■ Written exercise:
Render the lines of the items below as a JSON list of strings, one string per line with blank lines omitted. Cover only the part that opens at the first line of the items and closes with the line containing "genus: Acasis", both ends included.

■ Stored data:
****

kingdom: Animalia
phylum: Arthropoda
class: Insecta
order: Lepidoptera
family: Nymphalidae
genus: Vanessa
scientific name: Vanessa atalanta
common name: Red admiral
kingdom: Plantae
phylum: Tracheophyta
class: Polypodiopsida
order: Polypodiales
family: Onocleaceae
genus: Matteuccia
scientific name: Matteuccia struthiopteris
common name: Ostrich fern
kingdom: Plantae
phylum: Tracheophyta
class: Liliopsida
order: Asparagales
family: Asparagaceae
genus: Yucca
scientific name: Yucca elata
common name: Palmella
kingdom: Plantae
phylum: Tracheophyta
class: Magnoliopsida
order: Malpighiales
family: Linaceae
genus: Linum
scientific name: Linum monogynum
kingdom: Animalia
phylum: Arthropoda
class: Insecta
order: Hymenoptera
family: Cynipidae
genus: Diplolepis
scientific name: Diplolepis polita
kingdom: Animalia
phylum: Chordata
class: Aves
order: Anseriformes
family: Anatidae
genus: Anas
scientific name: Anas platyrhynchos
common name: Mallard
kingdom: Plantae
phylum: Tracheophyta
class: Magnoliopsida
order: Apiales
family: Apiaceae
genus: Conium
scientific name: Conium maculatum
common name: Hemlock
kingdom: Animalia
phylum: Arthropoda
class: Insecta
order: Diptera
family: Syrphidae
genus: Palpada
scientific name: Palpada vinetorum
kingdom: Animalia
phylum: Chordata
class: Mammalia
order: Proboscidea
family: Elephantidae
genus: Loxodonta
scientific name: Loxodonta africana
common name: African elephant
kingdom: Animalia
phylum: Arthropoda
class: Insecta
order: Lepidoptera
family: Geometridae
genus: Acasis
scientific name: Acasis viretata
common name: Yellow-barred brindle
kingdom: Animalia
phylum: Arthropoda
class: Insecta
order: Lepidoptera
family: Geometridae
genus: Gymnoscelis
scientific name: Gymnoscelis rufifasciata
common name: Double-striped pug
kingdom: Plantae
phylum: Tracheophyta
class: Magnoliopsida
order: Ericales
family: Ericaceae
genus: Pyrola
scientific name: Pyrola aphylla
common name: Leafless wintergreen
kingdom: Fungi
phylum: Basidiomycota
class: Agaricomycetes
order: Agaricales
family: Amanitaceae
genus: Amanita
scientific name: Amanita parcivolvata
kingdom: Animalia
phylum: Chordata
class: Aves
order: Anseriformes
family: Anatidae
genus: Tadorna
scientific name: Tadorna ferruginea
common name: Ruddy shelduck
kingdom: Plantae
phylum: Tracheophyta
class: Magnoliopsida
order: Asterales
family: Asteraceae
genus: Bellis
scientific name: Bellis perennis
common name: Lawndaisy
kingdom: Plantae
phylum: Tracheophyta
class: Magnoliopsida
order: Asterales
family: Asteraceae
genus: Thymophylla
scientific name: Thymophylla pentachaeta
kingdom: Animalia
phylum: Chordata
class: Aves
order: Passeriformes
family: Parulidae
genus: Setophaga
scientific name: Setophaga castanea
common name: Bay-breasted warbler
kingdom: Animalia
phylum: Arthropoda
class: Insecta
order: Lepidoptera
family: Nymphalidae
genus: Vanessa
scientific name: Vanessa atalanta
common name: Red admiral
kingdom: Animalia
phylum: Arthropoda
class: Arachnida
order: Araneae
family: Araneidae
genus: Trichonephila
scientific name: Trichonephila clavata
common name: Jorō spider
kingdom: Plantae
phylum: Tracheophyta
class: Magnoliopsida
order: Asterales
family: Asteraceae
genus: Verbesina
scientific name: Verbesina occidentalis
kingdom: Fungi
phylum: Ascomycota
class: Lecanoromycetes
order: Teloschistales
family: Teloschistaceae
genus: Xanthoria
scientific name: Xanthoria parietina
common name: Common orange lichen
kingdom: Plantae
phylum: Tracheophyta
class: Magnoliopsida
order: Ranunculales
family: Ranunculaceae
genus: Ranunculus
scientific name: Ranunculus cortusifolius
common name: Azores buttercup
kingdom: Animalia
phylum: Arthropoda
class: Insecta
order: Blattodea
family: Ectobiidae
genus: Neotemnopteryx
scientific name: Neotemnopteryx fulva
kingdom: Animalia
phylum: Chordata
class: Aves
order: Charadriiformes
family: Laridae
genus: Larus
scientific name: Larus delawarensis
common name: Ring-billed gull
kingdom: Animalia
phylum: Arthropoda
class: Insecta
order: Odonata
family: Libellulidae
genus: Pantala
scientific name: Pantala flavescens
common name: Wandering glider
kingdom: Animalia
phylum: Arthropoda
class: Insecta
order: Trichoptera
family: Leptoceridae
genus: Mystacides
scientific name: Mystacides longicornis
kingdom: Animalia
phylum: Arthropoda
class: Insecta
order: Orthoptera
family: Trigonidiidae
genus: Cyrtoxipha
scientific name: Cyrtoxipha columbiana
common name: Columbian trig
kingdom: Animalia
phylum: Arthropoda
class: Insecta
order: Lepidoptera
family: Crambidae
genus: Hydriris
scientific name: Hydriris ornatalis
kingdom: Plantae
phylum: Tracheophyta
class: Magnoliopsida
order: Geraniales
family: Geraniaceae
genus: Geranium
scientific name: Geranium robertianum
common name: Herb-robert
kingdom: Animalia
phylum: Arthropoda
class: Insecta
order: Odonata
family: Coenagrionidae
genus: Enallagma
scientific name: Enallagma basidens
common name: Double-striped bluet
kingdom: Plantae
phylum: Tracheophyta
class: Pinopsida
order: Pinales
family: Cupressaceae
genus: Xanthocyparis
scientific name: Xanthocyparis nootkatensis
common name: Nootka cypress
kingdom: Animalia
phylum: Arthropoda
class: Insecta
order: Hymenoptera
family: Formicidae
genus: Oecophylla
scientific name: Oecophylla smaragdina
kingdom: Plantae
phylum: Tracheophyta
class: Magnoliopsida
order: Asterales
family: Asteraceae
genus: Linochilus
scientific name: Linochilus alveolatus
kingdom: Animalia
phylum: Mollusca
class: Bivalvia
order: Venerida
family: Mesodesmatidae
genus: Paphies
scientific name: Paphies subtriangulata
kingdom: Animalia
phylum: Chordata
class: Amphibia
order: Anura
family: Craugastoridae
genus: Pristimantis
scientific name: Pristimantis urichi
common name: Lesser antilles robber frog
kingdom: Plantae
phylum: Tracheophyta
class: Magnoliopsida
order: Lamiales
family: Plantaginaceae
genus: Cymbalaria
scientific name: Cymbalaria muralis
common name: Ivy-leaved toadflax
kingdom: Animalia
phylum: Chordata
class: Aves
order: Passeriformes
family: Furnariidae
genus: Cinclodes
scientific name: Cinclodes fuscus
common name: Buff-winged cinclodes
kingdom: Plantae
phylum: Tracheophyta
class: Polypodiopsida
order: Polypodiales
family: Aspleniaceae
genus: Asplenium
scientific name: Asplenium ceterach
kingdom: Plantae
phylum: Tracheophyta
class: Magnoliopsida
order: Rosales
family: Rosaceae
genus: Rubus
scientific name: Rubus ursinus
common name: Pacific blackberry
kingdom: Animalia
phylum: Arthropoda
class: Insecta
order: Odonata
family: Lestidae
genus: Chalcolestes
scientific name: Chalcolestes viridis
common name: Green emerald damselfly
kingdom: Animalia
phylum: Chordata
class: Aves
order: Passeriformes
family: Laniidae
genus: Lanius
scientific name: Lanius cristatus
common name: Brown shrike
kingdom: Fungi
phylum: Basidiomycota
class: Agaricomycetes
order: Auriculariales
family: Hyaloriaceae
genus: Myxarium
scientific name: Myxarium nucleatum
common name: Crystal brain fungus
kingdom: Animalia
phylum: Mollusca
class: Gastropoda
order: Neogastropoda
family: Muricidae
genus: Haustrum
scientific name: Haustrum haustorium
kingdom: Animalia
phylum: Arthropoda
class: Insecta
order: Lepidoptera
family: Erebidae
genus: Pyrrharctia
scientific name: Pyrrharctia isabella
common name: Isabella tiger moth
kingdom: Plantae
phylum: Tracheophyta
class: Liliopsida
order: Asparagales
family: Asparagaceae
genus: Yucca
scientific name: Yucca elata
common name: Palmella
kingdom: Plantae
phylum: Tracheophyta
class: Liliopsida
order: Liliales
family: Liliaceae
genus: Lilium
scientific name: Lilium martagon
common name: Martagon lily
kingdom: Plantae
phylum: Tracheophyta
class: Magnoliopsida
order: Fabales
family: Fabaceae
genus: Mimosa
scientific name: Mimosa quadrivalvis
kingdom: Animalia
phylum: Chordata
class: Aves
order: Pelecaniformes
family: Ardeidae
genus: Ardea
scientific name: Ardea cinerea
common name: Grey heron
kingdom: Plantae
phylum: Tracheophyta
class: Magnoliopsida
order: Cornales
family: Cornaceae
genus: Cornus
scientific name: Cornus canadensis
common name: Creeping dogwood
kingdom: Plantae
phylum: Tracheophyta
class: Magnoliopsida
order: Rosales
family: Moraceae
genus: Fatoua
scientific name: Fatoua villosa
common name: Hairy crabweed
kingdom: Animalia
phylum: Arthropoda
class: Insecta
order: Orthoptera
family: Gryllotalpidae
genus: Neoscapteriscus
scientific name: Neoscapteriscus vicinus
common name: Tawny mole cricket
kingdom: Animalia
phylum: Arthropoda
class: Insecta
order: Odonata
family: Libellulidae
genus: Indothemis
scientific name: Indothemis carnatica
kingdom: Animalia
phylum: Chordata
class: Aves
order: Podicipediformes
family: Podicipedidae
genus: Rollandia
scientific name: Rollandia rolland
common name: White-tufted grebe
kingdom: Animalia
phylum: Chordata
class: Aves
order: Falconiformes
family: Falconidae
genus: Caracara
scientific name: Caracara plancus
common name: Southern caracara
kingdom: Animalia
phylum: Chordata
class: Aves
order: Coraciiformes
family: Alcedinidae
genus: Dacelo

****

■ Response below:
[
  "kingdom: Animalia",
  "phylum: Arthropoda",
  "class: Insecta",
  "order: Lepidoptera",
  "family: Nymphalidae",
  "genus: Vanessa",
  "scientific name: Vanessa atalanta",
  "common name: Red admiral",
  "kingdom: Plantae",
  "phylum: Tracheophyta",
  "class: Polypodiopsida",
  "order: Polypodiales",
  "family: Onocleaceae",
  "genus: Matteuccia",
  "scientific name: Matteuccia struthiopteris",
  "common name: Ostrich fern",
  "kingdom: Plantae",
  "phylum: Tracheophyta",
  "class: Liliopsida",
  "order: Asparagales",
  "family: Asparagaceae",
  "genus: Yucca",
  "scientific name: Yucca elata",
  "common name: Palmella",
  "kingdom: Plantae",
  "phylum: Tracheophyta",
  "class: Magnoliopsida",
  "order: Malpighiales",
  "family: Linaceae",
  "genus: Linum",
  "scientific name: Linum monogynum",
  "kingdom: Animalia",
  "phylum: Arthropoda",
  "class: Insecta",
  "order: Hymenoptera",
  "family: Cynipidae",
  "genus: Diplolepis",
  "scientific name: Diplolepis polita",
  "kingdom: Animalia",
  "phylum: Chordata",
  "class: Aves",
  "order: Anseriformes",
  "family: Anatidae",
  "genus: Anas",
  "scientific name: Anas platyrhynchos",
  "common name: Mallard",
  "kingdom: Plantae",
  "phylum: Tracheophyta",
  "class: Magnoliopsida",
  "order: Apiales",
  "family: Apiaceae",
  "genus: Conium",
  "scientific name: Conium maculatum",
  "common name: Hemlock",
  "kingdom: Animalia",
  "phylum: Arthropoda",
  "class: Insecta",
  "order: Diptera",
  "family: Syrphidae",
  "genus: Palpada",
  "scientific name: Palpada vinetorum",
  "kingdom: Animalia",
  "phylum: Chordata",
  "class: Mammalia",
  "order: Proboscidea",
  "family: Elephantidae",
  "genus: Loxodonta",
  "scientific name: Loxodonta africana",
  "common name: African elephant",
  "kingdom: Animalia",
  "phylum: Arthropoda",
  "class: Insecta",
  "order: Lepidoptera",
  "family: Geometridae",
  "genus: Acasis"
]